Host of ENTREYE podcast and Co-founder of Mish Media, a franchisor growth agency

Traditionally, a venture’s founders would write a business plan, complete with a five-year forecast, use it to raise money, and then go into ‘stealth mode’ to develop their offerings. ALL without getting much feedback from the people they intended to sell to. 👎🏽

‘The Lean Startup’ by Eric Ries is a guide for entrepreneurs cautioning against the ‘Perfect Business Plan’ fallacy.

The Lean Startup Approach

It is a methodology for developing businesses and products that aims to shorten product development cycles and rapidly discover if a proposed business model is viable.

Ries suggests that it can be achieved through a combination of business-hypothesis-driven experimentation, iterative product releases, and validated learning. These processes can in turn help measure actual progress without resorting to vanity metrics, and learn what customers really want. 

I have listed select components of this framework to help you optimize performance and speed up the achievement of your goals:

The Build-Measure-Learn Feedback Loop

Most businesses (big or small) tend to seek perfection in their product even before customer testing (and that includes seeking perfection before launch). What they follow is more of a ‘hit-or-miss proposition.’ 

This framework on the other hand suggests developing a Minimum Viable Product (MVP) and testing the idea by exposing it to the target audience. The MVP is the most basic version of a product that can be launched to test a new business idea.

This is a core component of the LS approach. Entrepreneurs are recommended to start by building an MVP, then measuring its effectiveness in the market by gauging customer response, and finally learning from this feedback. Based on what they learn, they can either pivot (make a fundamental change to the product) or persevere (continue with the current strategy).

This ultimately helps reduce time and resources on unvalued features. After all, why perfect a product with features that are not yet validated? 

Focus on Actionable Metrics

This component draws a black-and-white distinction between Action and Vanity Metrics. Ries recommends prioritizing actionable metrics that are accessible and auditable (ex. acquisition cost, retention rate).

Accessible implies that everyone in the team understands what they stand for. Auditable means they are credible and can be supported by numbers. 

Vanity metrics on the other hand are ones that don’t translate to real business value (page views, social media followers) and should be avoided at all costs. This focus can significantly help in making decisions that are based on substance rather than appearance, thereby enhancing the learning curve toward product-market fit.

Choose the Right Engine of Growth

Understanding whether the Sticky, Viral, or Paid Engine drives your business is crucial. What does this mean?

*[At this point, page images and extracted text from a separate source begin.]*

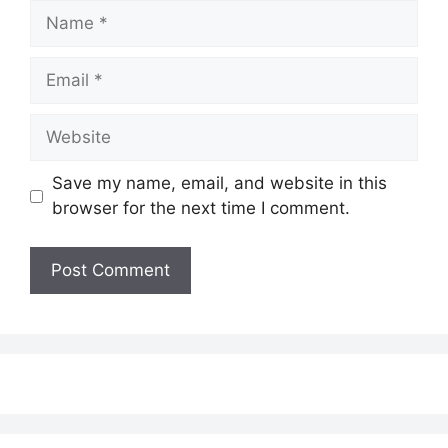
Name
Email
Website
Save my name, email, and website in this
browser for the next time I comment.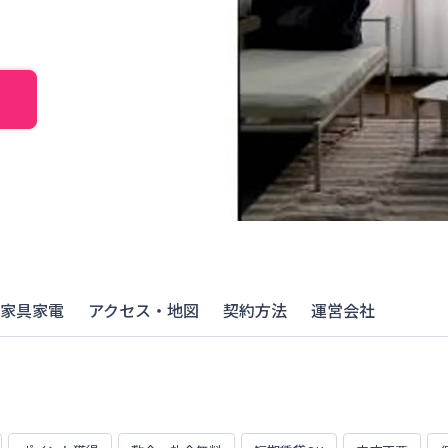
家具家電
アクセス・地図
契約方法
運営会社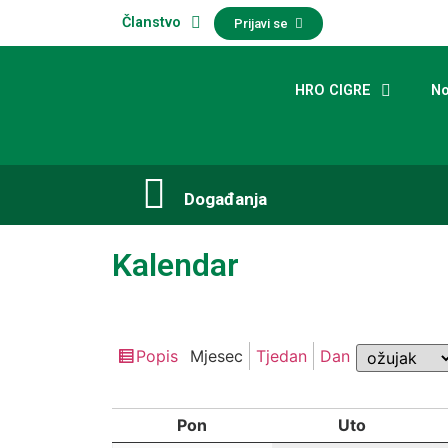
Članstvo
Prijavi se
HRO CIGRE
No
Događanja​
Kalendar
Mjesec
Popis
Mjesec
Tjedan
Dan
Pregledaj
kao
Pon
Uto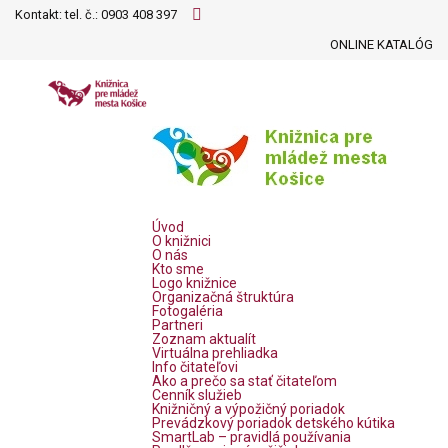
Kontakt: tel. č.:
0903 408 397
ONLINE KATALÓG
Úvod
O knižnici
O nás
Kto sme
Logo knižnice
Organizačná štruktúra
Fotogaléria
Partneri
Zoznam aktualít
Virtuálna prehliadka
Info čitateľovi
Ako a prečo sa stať čitateľom
Cenník služieb
Knižničný a výpožičný poriadok
Prevádzkový poriadok detského kútika
SmartLab – pravidlá používania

  • Sticky Engine: Focuses on keeping customers longer than it takes to replace them, prioritizing customer retention over the rate of losing them.
  • Viral Engine: Thrives on current customers referring new ones, typical of products or services that organically prompt referrals. 
  • Paid Engine: expands by reinvesting profits into acquiring more customers. 

Grasping these engines is key for shaping business strategy and allocating resources effectively. Choosing a growth engine that doesn’t align with the company’s dynamics can misdirect resources and attention, impeding scalability.

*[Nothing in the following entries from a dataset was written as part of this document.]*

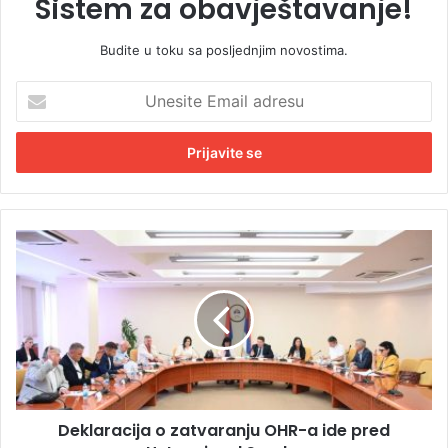
Sistem za obavještavanje!
Budite u toku sa posljednjim novostima.
U
n
e
s
i
t
e
E
D
m
e
a
k
i
l
l
a
a
r
d
a
r
c
e
i
s
Deklaracija o zatvaranju OHR-a ide pred
j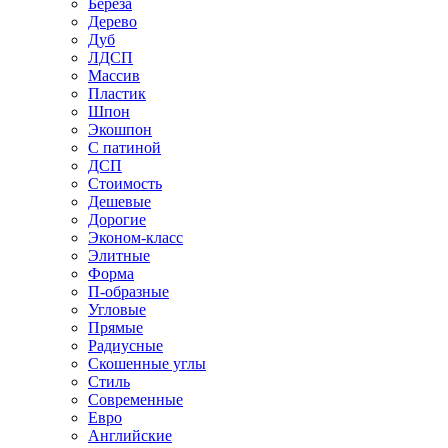
Береза
Дерево
Дуб
ЛДСП
Массив
Пластик
Шпон
Экошпон
С патиной
ДСП
Стоимость
Дешевые
Дорогие
Эконом-класс
Элитные
Форма
П-образные
Угловые
Прямые
Радиусные
Скошенные углы
Стиль
Современные
Евро
Английские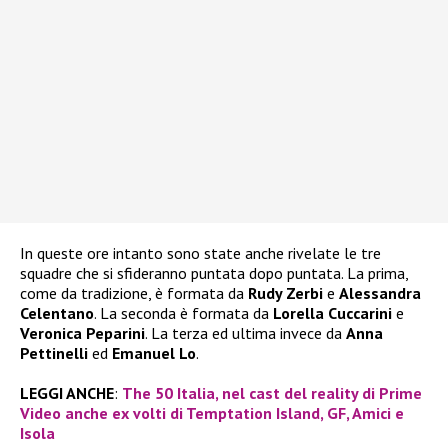
In queste ore intanto sono state anche rivelate le tre
squadre che si sfideranno puntata dopo puntata. La prima,
come da tradizione, è formata da
Rudy Zerbi
e
Alessandra
Celentano
. La seconda è formata da
Lorella Cuccarini
e
Veronica Peparini
. La terza ed ultima invece da
Anna
Pettinelli
ed
Emanuel Lo
.
LEGGI ANCHE
:
The 50 Italia, nel cast del reality di Prime
Video anche ex volti di Temptation Island, GF, Amici e
Isola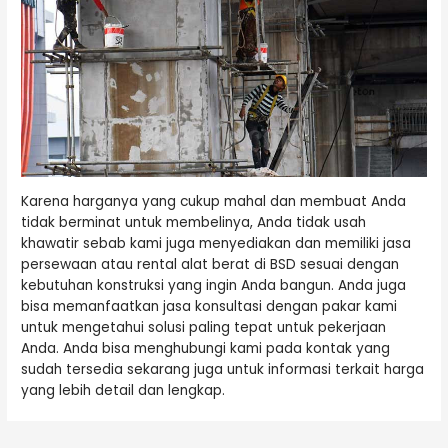
Karena harganya yang cukup mahal dan membuat Anda
tidak berminat untuk membelinya, Anda tidak usah
khawatir sebab kami juga menyediakan dan memiliki jasa
persewaan atau rental alat berat di BSD sesuai dengan
kebutuhan konstruksi yang ingin Anda bangun. Anda juga
bisa memanfaatkan jasa konsultasi dengan pakar kami
untuk mengetahui solusi paling tepat untuk pekerjaan
Anda. Anda bisa menghubungi kami pada kontak yang
sudah tersedia sekarang juga untuk informasi terkait harga
yang lebih detail dan lengkap.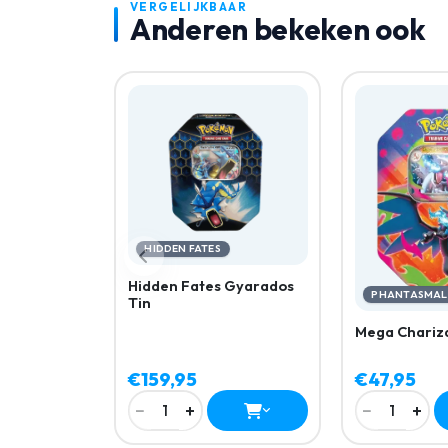
VERGELIJKBAAR
Anderen bekeken ook
HIDDEN FATES
Hidden Fates Gyarados
PHANTASMAL
Tin
Mega Chariza
€159,95
€47,95
−
+
−
+
1
1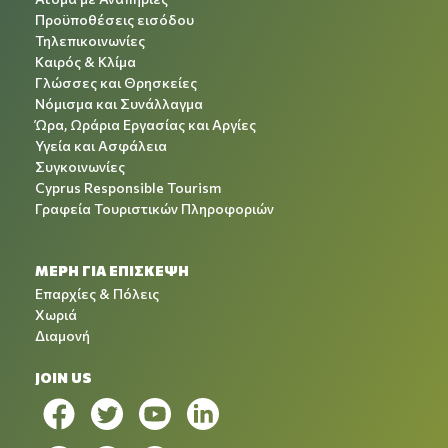
Προϋποθέσεις εισόδου
Τηλεπικοινωνίες
Καιρός & Κλίμα
Γλώσσες και Θρησκείες
Νόμισμα και Συνάλλαγμα
Ώρα, Ωράρια Εργασίας και Αργίες
Υγεία και Ασφάλεια
Συγκοινωνίες
Cyprus Responsible Tourism
Γραφεία Τουριστικών Πληροφοριών
ΜΕΡΗ ΓΙΑ ΕΠΙΣΚΕΨΗ
Επαρχίες & Πόλεις
Χωριά
Διαμονή
JOIN US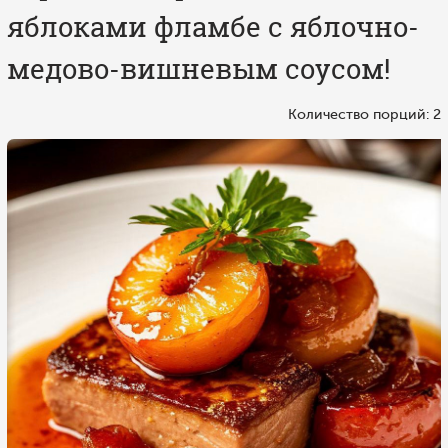
яблоками фламбе с яблочно-
медово-вишневым соусом!
Количество порций: 2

For instance, a company with low referral rates that heavily leans into viral marketing (Viral Engine) might struggle to achieve expected growth. 

Incorporate the 5 WHYS

This approach entails repeatedly asking ‘why’—typically five times or more—until the root cause of an issue is identified. It’s more about finding the root causes of issues rather than just addressing symptoms.

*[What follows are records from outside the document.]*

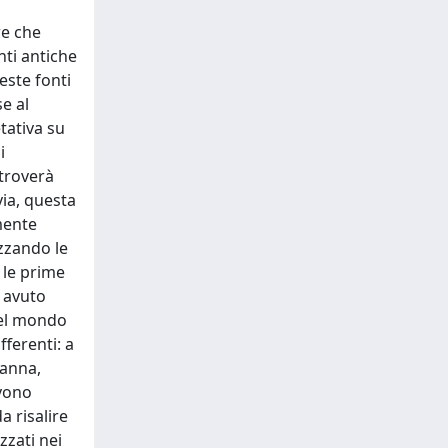
re che
ti antiche
este fonti
e al
tativa su
i
troverà
via, questa
mente
izzando le
 le prime
a avuto
nel mondo
ferenti: a
manna,
evono
a risalire
zzati nei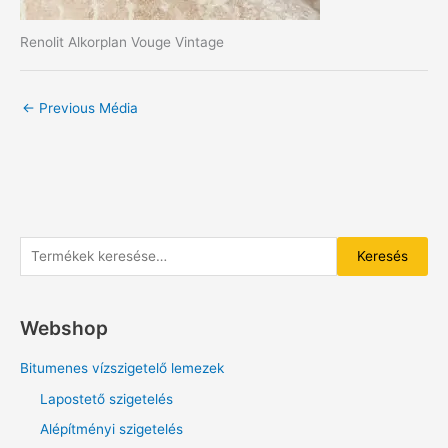
Renolit Alkorplan Vouge Vintage
←
Previous Média
K
Keresés
e
r
Webshop
e
s
Bitumenes vízszigetelő lemezek
é
Lapostető szigetelés
s
Alépítményi szigetelés
a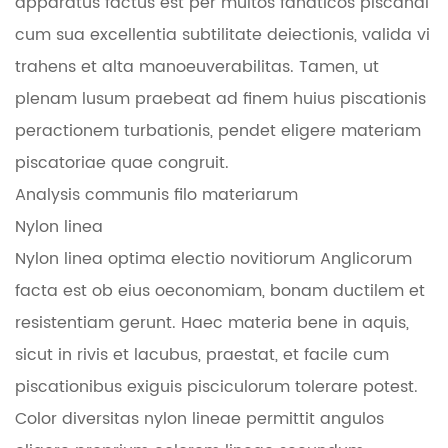
apparatus factus est per multos fanaticos piscandi
cum sua excellentia subtilitate deiectionis, valida vi
trahens et alta manoeuverabilitas. Tamen, ut
plenam lusum praebeat ad finem huius piscationis
peractionem turbationis, pendet eligere materiam
piscatoriae quae congruit.
Analysis communis filo materiarum
Nylon linea
Nylon linea optima electio novitiorum Anglicorum
facta est ob eius oeconomiam, bonam ductilem et
resistentiam gerunt. Haec materia bene in aquis,
sicut in rivis et lacubus, praestat, et facile cum
piscationibus exiguis pisciculorum tolerare potest.
Color diversitas nylon lineae permittit angulos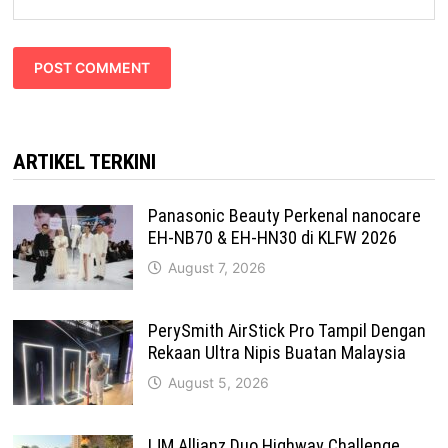
ARTIKEL TERKINI
Panasonic Beauty Perkenal nanocare
EH-NB70 & EH-HN30 di KLFW 2026
August 7, 2026
PerySmith AirStick Pro Tampil Dengan
Rekaan Ultra Nipis Buatan Malaysia
August 5, 2026
IJM Allianz Duo Highway Challenge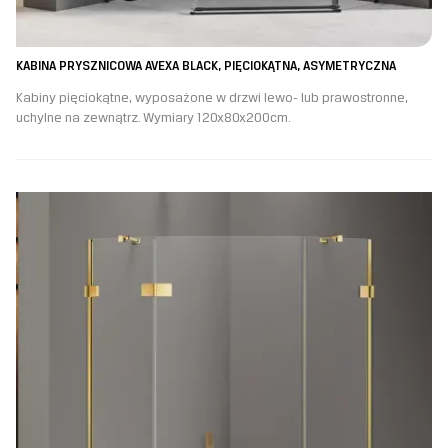
KABINA PRYSZNICOWA AVEXA BLACK, PIĘCIOKĄTNA, ASYMETRYCZNA
Kabiny pięciokątne, wyposażone w drzwi lewo- lub prawostronne,
uchylne na zewnątrz. Wymiary 120x80x200cm.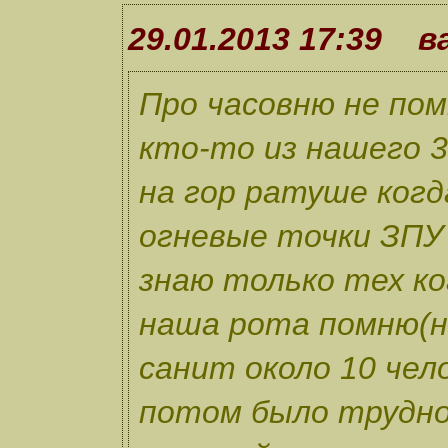
29.01.2013 17:39 в
Про часовню не по
кто-то из нашего 3
на гор ратуше когд
огневые точки ЗПУ
знаю только тех ко
наша рота помню(н
санит около 10 чел
потом было трудно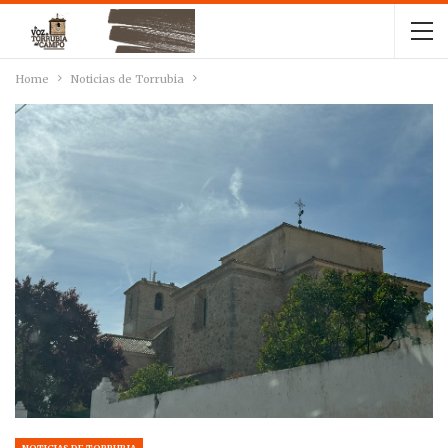
Home
Noticias de Torrubia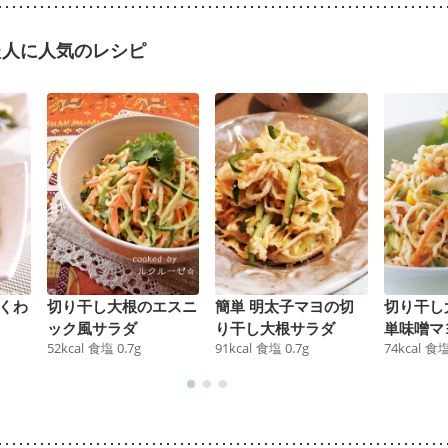
た人に人気のレシピ
くわ
切り干し大根のエスニ
簡単 明太子マヨの切
切り干し
ック風サラダ
り干し大根サラダ
単味噌マ
52
kcal
食塩
0.7
g
91
kcal
食塩
0.7
g
74
kcal
食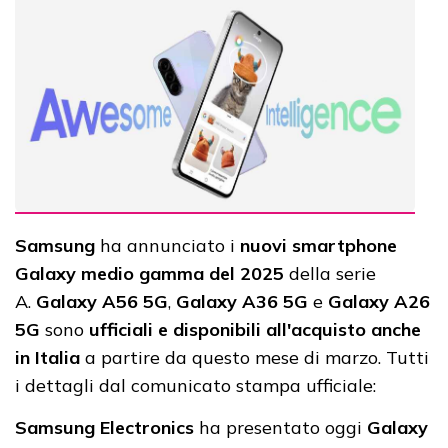
Samsung
ha annunciato i
nuovi smartphone
Galaxy medio gamma del 2025
della serie
A.
Galaxy A56 5G
,
Galaxy A36 5G
e
Galaxy A26
5G
sono
ufficiali e disponibili all'acquisto anche
in Italia
a partire da questo mese di marzo. Tutti
i dettagli dal comunicato stampa ufficiale:
Samsung Electronics
ha presentato oggi
Galaxy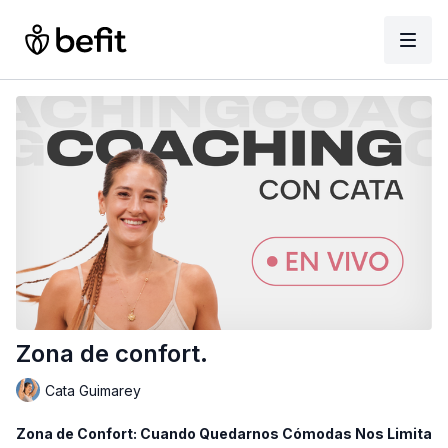
Zona de confort.
Cata Guimarey
Zona de Confort: Cuando Quedarnos Cómodas Nos Limita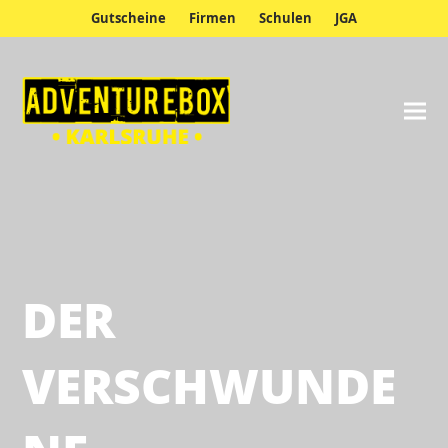
Gutscheine
Firmen
Schulen
JGA
DER
VERSCHWUNDE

This method helps startups deeply understand their problems, preventing them from recurring.

For instance, if a website crashes due to server overload, the first ‘why’ might point to a specific feature causing this. Subsequent ‘whys’ could reveal issues like insufficient feature testing or poor team communication. Identifying the core problem allows for more effective and lasting solutions. Adopting the Five Whys technique encourages a culture of ongoing learning and improvement in startups, increasing their resilience and adaptability to challenges.

 

Final Thoughts

I think this approach transcends traditional business strategies and offers a blueprint for building a sustainable, customer-focused, and agile business.

The need to pivot or persevere based on real-world data makes so much sense if you really want your business to align with market demands and customer needs. It’s quite unlikely that the approach will lose its relevance in the coming decades.